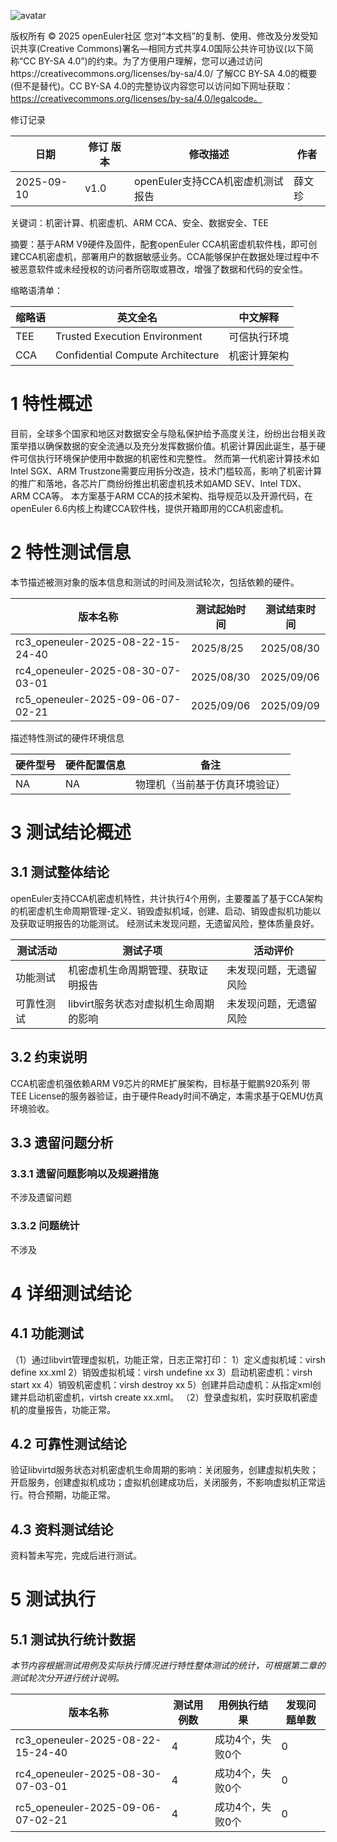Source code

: ![avatar](../../images/openEuler.png)


版权所有 © 2025  openEuler社区
 您对“本文档”的复制、使用、修改及分发受知识共享(Creative Commons)署名—相同方式共享4.0国际公共许可协议(以下简称“CC BY-SA 4.0”)的约束。为了方便用户理解，您可以通过访问https://creativecommons.org/licenses/by-sa/4.0/ 了解CC BY-SA 4.0的概要 (但不是替代)。CC BY-SA 4.0的完整协议内容您可以访问如下网址获取：https://creativecommons.org/licenses/by-sa/4.0/legalcode。

修订记录

| 日期 | 修订   版本 | 修改描述 | 作者 |
| ---- | ----------- | -------- | ---- |
|  2025-09-10|   v1.0 | openEuler支持CCA机密虚机测试报告|  薛文珍 |

关键词：机密计算、机密虚机、ARM CCA、安全、数据安全、TEE

摘要：基于ARM V9硬件及固件，配套openEuler CCA机密虚机软件栈，即可创建CCA机密虚机，部署用户的数据敏感业务。CCA能够保护在数据处理过程中不被恶意软件或未经授权的访问者所窃取或篡改，增强了数据和代码的安全性。


缩略语清单：

| 缩略语 | 英文全名 | 中文解释 |
| ------ | -------- | -------- |
|    TEE   |  Trusted Execution Environment |   可信执行环境  |
|    CCA    |  Confidential Compute Architecture |   机密计算架构  |

# 1     特性概述

目前，全球多个国家和地区对数据安全与隐私保护给予高度关注，纷纷出台相关政策举措以确保数据的安全流通以及充分发挥数据价值。机密计算因此诞生，基于硬件可信执行环境保护使用中数据的机密性和完整性。
然而第一代机密计算技术如Intel SGX、ARM Trustzone需要应用拆分改造，技术门槛较高，影响了机密计算的推广和落地，各芯片厂商纷纷推出机密虚机技术如AMD SEV、Intel TDX、ARM CCA等。
本方案基于ARM CCA的技术架构、指导规范以及开源代码，在openEuler 6.6内核上构建CCA软件栈，提供开箱即用的CCA机密虚机。

# 2     特性测试信息

本节描述被测对象的版本信息和测试的时间及测试轮次，包括依赖的硬件。

| 版本名称 | 测试起始时间 | 测试结束时间 |
| -------- | ------------ | ------------ |
| rc3_openeuler-2025-08-22-15-24-40 | 2025/8/25 |2025/08/30     |
| rc4_openeuler-2025-08-30-07-03-01 | 2025/08/30|2025/09/06  |
| rc5_openeuler-2025-09-06-07-02-21 | 2025/09/06|2025/09/09 |
描述特性测试的硬件环境信息

| 硬件型号 | 硬件配置信息 | 备注 |
| -------- | ------------ | ---- |
|     NA     |  NA  |  物理机（当前基于仿真环境验证）   |

# 3     测试结论概述

## 3.1   测试整体结论

openEuler支持CCA机密虚机特性，共计执行4个用例，主要覆盖了基于CCA架构的机密虚机生命周期管理-定义、销毁虚拟机域，创建、启动、销毁虚拟机功能以及获取证明报告的功能测试。
经测试未发现问题，无遗留风险，整体质量良好。

| 测试活动 | 测试子项 | 活动评价 |
| ------- | -------- | ------- |
| 功能测试 |机密虚机生命周期管理、获取证明报告  | 未发现问题，无遗留风险 |
| 可靠性测试 | libvirt服务状态对虚拟机生命周期的影响 |未发现问题，无遗留风险 |
## 3.2   约束说明

CCA机密虚机强依赖ARM V9芯片的RME扩展架构，目标基于鲲鹏920系列 带TEE License的服务器验证，由于硬件Ready时间不确定，本需求基于QEMU仿真环境验收。

## 3.3   遗留问题分析

### 3.3.1 遗留问题影响以及规避措施

不涉及遗留问题

### 3.3.2 问题统计

不涉及

# 4 详细测试结论

## 4.1 功能测试
（1）通过libvirt管理虚拟机，功能正常，日志正常打印：
    1）定义虚拟机域：virsh define xx.xml
    2）销毁虚拟机域：virsh undefine xx
    3）启动机密虚机：virsh start xx
    4）销毁机密虚机：virsh destroy xx
    5）创建并启动虚机：从指定xml创建并启动机密虚机，virtsh create xx.xml。
（2）登录虚拟机，实时获取机密虚机的度量报告，功能正常。

## 4.2 可靠性测试结论

验证libvirtd服务状态对机密虚机生命周期的影响：关闭服务，创建虚拟机失败；开启服务，创建虚拟机成功；虚拟机创建成功后，关闭服务，不影响虚拟机正常运行。符合预期，功能正常。

## 4.3 资料测试结论
资料暂未写完，完成后进行测试。

# 5     测试执行

## 5.1   测试执行统计数据

*本节内容根据测试用例及实际执行情况进行特性整体测试的统计，可根据第二章的测试轮次分开进行统计说明。*

| 版本名称 | 测试用例数 | 用例执行结果 | 发现问题单数 |
| -------- | ---------- | ------------ | ------------ |
| rc3_openeuler-2025-08-22-15-24-40 |4|  成功4个，失败0个  |  0|
| rc4_openeuler-2025-08-30-07-03-01 |4|  成功4个，失败0个|  0|
| rc5_openeuler-2025-09-06-07-02-21 |4 | 成功4个，失败0个  |  0|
-*-*-
Exercise brief - Restate each entry word for word; omit the pictures.

Output of the exercise -
Source code

: ![avatar](../../images/openEuler.png)


版权所有 © 2025  openEuler社区
 您对“本文档”的复制、使用、修改及分发受知识共享(Creative Commons)署名—相同方式共享4.0国际公共许可协议(以下简称“CC BY-SA 4.0”)的约束。为了方便用户理解，您可以通过访问https://creativecommons.org/licenses/by-sa/4.0/ 了解CC BY-SA 4.0的概要 (但不是替代)。CC BY-SA 4.0的完整协议内容您可以访问如下网址获取：https://creativecommons.org/licenses/by-sa/4.0/legalcode。

修订记录

| 日期 | 修订   版本 | 修改描述 | 作者 |
| ---- | ----------- | -------- | ---- |
|  2025-09-10|   v1.0 | openEuler支持CCA机密虚机测试报告|  薛文珍 |

关键词：机密计算、机密虚机、ARM CCA、安全、数据安全、TEE

摘要：基于ARM V9硬件及固件，配套openEuler CCA机密虚机软件栈，即可创建CCA机密虚机，部署用户的数据敏感业务。CCA能够保护在数据处理过程中不被恶意软件或未经授权的访问者所窃取或篡改，增强了数据和代码的安全性。


缩略语清单：

| 缩略语 | 英文全名 | 中文解释 |
| ------ | -------- | -------- |
|    TEE   |  Trusted Execution Environment |   可信执行环境  |
|    CCA    |  Confidential Compute Architecture |   机密计算架构  |

# 1     特性概述

目前，全球多个国家和地区对数据安全与隐私保护给予高度关注，纷纷出台相关政策举措以确保数据的安全流通以及充分发挥数据价值。机密计算因此诞生，基于硬件可信执行环境保护使用中数据的机密性和完整性。
然而第一代机密计算技术如Intel SGX、ARM Trustzone需要应用拆分改造，技术门槛较高，影响了机密计算的推广和落地，各芯片厂商纷纷推出机密虚机技术如AMD SEV、Intel TDX、ARM CCA等。
本方案基于ARM CCA的技术架构、指导规范以及开源代码，在openEuler 6.6内核上构建CCA软件栈，提供开箱即用的CCA机密虚机。

# 2     特性测试信息

本节描述被测对象的版本信息和测试的时间及测试轮次，包括依赖的硬件。

| 版本名称 | 测试起始时间 | 测试结束时间 |
| -------- | ------------ | ------------ |
| rc3_openeuler-2025-08-22-15-24-40 | 2025/8/25 |2025/08/30     |
| rc4_openeuler-2025-08-30-07-03-01 | 2025/08/30|2025/09/06  |
| rc5_openeuler-2025-09-06-07-02-21 | 2025/09/06|2025/09/09 |
描述特性测试的硬件环境信息

| 硬件型号 | 硬件配置信息 | 备注 |
| -------- | ------------ | ---- |
|     NA     |  NA  |  物理机（当前基于仿真环境验证）   |

# 3     测试结论概述

## 3.1   测试整体结论

openEuler支持CCA机密虚机特性，共计执行4个用例，主要覆盖了基于CCA架构的机密虚机生命周期管理-定义、销毁虚拟机域，创建、启动、销毁虚拟机功能以及获取证明报告的功能测试。
经测试未发现问题，无遗留风险，整体质量良好。

| 测试活动 | 测试子项 | 活动评价 |
| ------- | -------- | ------- |
| 功能测试 |机密虚机生命周期管理、获取证明报告  | 未发现问题，无遗留风险 |
| 可靠性测试 | libvirt服务状态对虚拟机生命周期的影响 |未发现问题，无遗留风险 |
## 3.2   约束说明

CCA机密虚机强依赖ARM V9芯片的RME扩展架构，目标基于鲲鹏920系列 带TEE License的服务器验证，由于硬件Ready时间不确定，本需求基于QEMU仿真环境验收。

## 3.3   遗留问题分析

### 3.3.1 遗留问题影响以及规避措施

不涉及遗留问题

### 3.3.2 问题统计

不涉及

# 4 详细测试结论

## 4.1 功能测试
（1）通过libvirt管理虚拟机，功能正常，日志正常打印：
    1）定义虚拟机域：virsh define xx.xml
    2）销毁虚拟机域：virsh undefine xx
    3）启动机密虚机：virsh start xx
    4）销毁机密虚机：virsh destroy xx
    5）创建并启动虚机：从指定xml创建并启动机密虚机，virtsh create xx.xml。
（2）登录虚拟机，实时获取机密虚机的度量报告，功能正常。

## 4.2 可靠性测试结论

验证libvirtd服务状态对机密虚机生命周期的影响：关闭服务，创建虚拟机失败；开启服务，创建虚拟机成功；虚拟机创建成功后，关闭服务，不影响虚拟机正常运行。符合预期，功能正常。

## 4.3 资料测试结论
资料暂未写完，完成后进行测试。

# 5     测试执行

## 5.1   测试执行统计数据

*本节内容根据测试用例及实际执行情况进行特性整体测试的统计，可根据第二章的测试轮次分开进行统计说明。*

| 版本名称 | 测试用例数 | 用例执行结果 | 发现问题单数 |
| -------- | ---------- | ------------ | ------------ |
| rc3_openeuler-2025-08-22-15-24-40 |4|  成功4个，失败0个  |  0|
| rc4_openeuler-2025-08-30-07-03-01 |4|  成功4个，失败0个|  0|
| rc5_openeuler-2025-09-06-07-02-21 |4 | 成功4个，失败0个  |  0|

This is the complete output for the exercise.